** Task description **
Turn every line of the items below into a numbered list, leaving out any blank lines.

Measuring device reading data
***
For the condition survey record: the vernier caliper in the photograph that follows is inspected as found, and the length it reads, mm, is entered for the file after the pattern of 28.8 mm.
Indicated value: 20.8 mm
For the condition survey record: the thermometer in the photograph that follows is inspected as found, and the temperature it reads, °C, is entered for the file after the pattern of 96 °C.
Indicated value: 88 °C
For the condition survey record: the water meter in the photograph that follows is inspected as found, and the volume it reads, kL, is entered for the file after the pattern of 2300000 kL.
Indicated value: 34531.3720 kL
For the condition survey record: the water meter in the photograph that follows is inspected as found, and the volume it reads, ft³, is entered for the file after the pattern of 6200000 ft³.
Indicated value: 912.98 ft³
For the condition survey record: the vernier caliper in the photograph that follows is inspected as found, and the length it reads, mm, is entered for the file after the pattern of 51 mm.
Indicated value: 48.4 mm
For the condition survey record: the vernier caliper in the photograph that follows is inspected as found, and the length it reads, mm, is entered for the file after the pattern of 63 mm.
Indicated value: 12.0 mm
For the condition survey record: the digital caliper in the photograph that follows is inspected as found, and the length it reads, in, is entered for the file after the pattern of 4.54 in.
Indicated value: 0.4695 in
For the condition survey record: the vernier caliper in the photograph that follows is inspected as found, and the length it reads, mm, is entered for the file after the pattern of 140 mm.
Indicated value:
***
** Answer to the exercise **
1. For the condition survey record: the vernier caliper in the photograph that follows is inspected as found, and the length it reads, mm, is entered for the file after the pattern of 28.8 mm.
2. Indicated value: 20.8 mm
3. For the condition survey record: the thermometer in the photograph that follows is inspected as found, and the temperature it reads, °C, is entered for the file after the pattern of 96 °C.
4. Indicated value: 88 °C
5. For the condition survey record: the water meter in the photograph that follows is inspected as found, and the volume it reads, kL, is entered for the file after the pattern of 2300000 kL.
6. Indicated value: 34531.3720 kL
7. For the condition survey record: the water meter in the photograph that follows is inspected as found, and the volume it reads, ft³, is entered for the file after the pattern of 6200000 ft³.
8. Indicated value: 912.98 ft³
9. For the condition survey record: the vernier caliper in the photograph that follows is inspected as found, and the length it reads, mm, is entered for the file after the pattern of 51 mm.
10. Indicated value: 48.4 mm
11. For the condition survey record: the vernier caliper in the photograph that follows is inspected as found, and the length it reads, mm, is entered for the file after the pattern of 63 mm.
12. Indicated value: 12.0 mm
13. For the condition survey record: the digital caliper in the photograph that follows is inspected as found, and the length it reads, in, is entered for the file after the pattern of 4.54 in.
14. Indicated value: 0.4695 in
15. For the condition survey record: the vernier caliper in the photograph that follows is inspected as found, and the length it reads, mm, is entered for the file after the pattern of 140 mm.
16. Indicated value:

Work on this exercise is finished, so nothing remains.